In OceanBase Database, semi-structured data types such as JSON, GIS, and XML are classified as multi-model data types.
Characteristics of multi-model data
- Standard composition: For example, RFC 8259 is a data interchange specification for JavaScript Object Notation (JSON), while Open Geospatial Consortium (OGC) provides a set of text markup language (WKT-CRS) to describe coordinate systems and inter-system conversions, and World Wide Web Consortium (W3C) defines Extensible Markup Language (XML).
- Direct access based on SQL: As semi-structured data, multi-model data uses basic internal data types that can be mapped to SQL types. Multi-model data adopts a cascading logical tree schema that organizes a series of basic SQL types into complex composite data types.
- Fixed computing functions: Multi-model data types adopt standardized formats, which not only define the data exchange formats but also contribute to the computing APIs.
Query and computing of multi-model data
Multi-model data features a flexible structure. OceanBase Database provides a wide range of functions to support the construction, query, and computing of multi-model data based on the standards of multi-model data.
- Data construction: For example, OceanBase Database provides aggregation functions that extract basic data from relational tables based on certain aggregation rules to construct JSON and XML objects.
- Data query: For example, for JSON and XML data, OceanBase Database allows you to access a subset of multi-model data objects or a specific basic SQL element based on paths.
- Data computing: For example, OceanBase Database allows you to use Geographic Information System (GIS) functions to compute the relationships between spatial objects.
Storage of multi-model data
As a type of composite data, multi-model data is generally at a variable length, and a multi-model data object can sometimes be quite large.

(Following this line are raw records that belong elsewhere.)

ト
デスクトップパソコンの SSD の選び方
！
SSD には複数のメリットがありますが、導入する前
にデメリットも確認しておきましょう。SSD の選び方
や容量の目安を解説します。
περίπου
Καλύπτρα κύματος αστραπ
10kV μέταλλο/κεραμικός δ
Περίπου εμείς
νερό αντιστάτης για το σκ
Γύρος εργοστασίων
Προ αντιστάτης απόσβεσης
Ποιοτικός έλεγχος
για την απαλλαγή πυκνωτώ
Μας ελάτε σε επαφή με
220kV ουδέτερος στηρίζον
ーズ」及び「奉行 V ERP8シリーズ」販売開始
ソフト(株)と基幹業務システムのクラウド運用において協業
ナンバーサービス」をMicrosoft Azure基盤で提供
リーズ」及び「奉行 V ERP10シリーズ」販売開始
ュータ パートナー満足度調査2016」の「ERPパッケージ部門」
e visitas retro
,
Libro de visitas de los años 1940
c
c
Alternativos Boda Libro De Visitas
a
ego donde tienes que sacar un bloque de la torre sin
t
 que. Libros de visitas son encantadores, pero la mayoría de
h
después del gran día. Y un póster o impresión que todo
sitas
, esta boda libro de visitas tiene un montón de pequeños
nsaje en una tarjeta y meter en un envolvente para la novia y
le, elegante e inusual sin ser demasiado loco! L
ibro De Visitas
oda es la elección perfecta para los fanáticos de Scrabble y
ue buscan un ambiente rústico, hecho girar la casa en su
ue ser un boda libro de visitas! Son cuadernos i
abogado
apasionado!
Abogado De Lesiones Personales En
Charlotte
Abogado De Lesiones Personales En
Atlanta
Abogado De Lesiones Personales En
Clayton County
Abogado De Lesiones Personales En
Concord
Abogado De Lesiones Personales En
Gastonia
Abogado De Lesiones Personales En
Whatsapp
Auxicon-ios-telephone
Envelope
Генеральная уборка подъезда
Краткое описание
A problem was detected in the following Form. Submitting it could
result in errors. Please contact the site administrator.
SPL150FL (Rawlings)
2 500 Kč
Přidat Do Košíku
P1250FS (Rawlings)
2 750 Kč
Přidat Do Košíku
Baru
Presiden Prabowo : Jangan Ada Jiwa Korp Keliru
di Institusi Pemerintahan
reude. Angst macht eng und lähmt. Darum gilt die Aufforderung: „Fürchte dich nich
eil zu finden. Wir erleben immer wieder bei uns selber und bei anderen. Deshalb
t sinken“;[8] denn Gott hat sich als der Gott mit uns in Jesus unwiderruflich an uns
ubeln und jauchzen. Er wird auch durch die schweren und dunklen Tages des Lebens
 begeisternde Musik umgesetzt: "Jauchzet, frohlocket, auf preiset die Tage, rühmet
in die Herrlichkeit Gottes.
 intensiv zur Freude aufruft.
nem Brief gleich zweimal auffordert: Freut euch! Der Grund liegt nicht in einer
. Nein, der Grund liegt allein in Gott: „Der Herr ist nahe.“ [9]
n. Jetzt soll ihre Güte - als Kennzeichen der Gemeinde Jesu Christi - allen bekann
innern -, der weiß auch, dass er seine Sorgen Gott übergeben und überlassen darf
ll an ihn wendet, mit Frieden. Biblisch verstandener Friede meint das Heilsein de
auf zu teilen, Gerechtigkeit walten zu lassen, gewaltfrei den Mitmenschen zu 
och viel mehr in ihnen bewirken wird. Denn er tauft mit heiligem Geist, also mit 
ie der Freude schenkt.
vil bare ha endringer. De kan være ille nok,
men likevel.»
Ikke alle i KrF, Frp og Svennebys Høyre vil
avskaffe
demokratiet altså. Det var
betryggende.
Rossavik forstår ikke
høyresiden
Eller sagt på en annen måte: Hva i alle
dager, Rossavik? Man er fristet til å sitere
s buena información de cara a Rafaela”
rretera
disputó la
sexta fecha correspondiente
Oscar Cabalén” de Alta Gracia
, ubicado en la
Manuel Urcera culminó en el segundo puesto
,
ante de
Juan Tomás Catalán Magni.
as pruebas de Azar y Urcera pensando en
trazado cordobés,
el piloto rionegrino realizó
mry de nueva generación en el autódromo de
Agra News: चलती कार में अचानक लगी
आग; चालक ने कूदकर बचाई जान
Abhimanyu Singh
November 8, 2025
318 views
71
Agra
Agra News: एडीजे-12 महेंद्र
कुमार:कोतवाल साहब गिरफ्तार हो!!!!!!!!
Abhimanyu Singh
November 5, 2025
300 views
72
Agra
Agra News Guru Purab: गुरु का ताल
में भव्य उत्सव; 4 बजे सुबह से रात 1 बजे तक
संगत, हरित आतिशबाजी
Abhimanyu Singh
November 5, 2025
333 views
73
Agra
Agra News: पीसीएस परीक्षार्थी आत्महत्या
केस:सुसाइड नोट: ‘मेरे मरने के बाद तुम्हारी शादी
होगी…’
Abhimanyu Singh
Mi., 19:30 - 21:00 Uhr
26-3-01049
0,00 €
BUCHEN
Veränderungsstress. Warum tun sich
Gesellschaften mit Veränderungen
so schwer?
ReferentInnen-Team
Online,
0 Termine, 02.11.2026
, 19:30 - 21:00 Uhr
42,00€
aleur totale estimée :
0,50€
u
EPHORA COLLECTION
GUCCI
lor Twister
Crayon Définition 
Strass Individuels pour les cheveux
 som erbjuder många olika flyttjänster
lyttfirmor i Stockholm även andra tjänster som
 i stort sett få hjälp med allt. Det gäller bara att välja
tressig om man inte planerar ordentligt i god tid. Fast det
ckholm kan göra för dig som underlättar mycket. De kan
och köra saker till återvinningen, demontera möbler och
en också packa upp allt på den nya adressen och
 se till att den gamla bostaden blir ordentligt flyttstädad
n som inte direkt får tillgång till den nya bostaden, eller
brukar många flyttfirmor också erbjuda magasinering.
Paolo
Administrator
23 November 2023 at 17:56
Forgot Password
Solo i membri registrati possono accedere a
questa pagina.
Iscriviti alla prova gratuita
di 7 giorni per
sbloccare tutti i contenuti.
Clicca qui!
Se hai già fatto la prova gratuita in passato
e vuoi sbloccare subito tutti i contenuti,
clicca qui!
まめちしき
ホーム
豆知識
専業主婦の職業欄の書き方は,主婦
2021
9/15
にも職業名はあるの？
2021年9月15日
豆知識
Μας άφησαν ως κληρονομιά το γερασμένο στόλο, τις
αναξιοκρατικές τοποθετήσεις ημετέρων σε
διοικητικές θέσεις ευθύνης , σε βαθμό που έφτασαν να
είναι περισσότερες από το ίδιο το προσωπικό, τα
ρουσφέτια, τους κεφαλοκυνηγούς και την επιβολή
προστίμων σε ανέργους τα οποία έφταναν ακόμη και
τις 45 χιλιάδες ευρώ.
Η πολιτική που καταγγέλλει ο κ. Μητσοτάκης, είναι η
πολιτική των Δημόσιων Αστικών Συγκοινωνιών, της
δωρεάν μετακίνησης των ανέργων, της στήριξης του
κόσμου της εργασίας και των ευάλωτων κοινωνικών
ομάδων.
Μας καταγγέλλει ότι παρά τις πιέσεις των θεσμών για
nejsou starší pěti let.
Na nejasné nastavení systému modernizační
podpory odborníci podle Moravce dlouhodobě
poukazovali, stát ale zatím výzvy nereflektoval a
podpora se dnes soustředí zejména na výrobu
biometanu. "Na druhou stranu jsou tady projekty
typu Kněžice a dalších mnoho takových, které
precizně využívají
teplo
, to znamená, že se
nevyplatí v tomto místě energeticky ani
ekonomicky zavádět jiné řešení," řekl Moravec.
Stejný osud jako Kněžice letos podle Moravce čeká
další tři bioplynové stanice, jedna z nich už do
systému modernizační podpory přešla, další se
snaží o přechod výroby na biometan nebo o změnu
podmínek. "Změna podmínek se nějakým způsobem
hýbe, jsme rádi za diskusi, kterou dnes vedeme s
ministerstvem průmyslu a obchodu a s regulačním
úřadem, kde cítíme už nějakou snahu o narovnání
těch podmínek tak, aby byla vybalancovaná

For storage convenience, multi-model data generally inherits the storage characteristics of LOB data. Technically, the storage upper limit of LOB data also applies to multi-model data. However, as the computing and storage of a large multi-model data object is very inefficient, we recommend that you do not construct a large multi-model data object.
- CLOB or VARCHAR2 type: You can store multi-model data directly as the CLOB or VARCHAR2 type in the database based on the standard text format. The disadvantage of this method is that each query of multi-model data requires parsing. Therefore, we recommend that you do not use this method to store multi-model data.
- Native multi-model type: The format of the stored data is optimized for database parsing. Once multi-model data is stored in the database, it will not be parsed again in the next query, and the storage space is also optimized. We recommend that you use the native multi-model type for storage.
Multi-model data interchange
Multi-model data is interchanged between different systems based on the standard format specifications.
Notice
- Currently, the Oracle mode of OceanBase Database supports only the multi-model data type JSON.
- In Oracle mode, a JSON-based virtual generation function can create a secondary index on an element within any JSON object.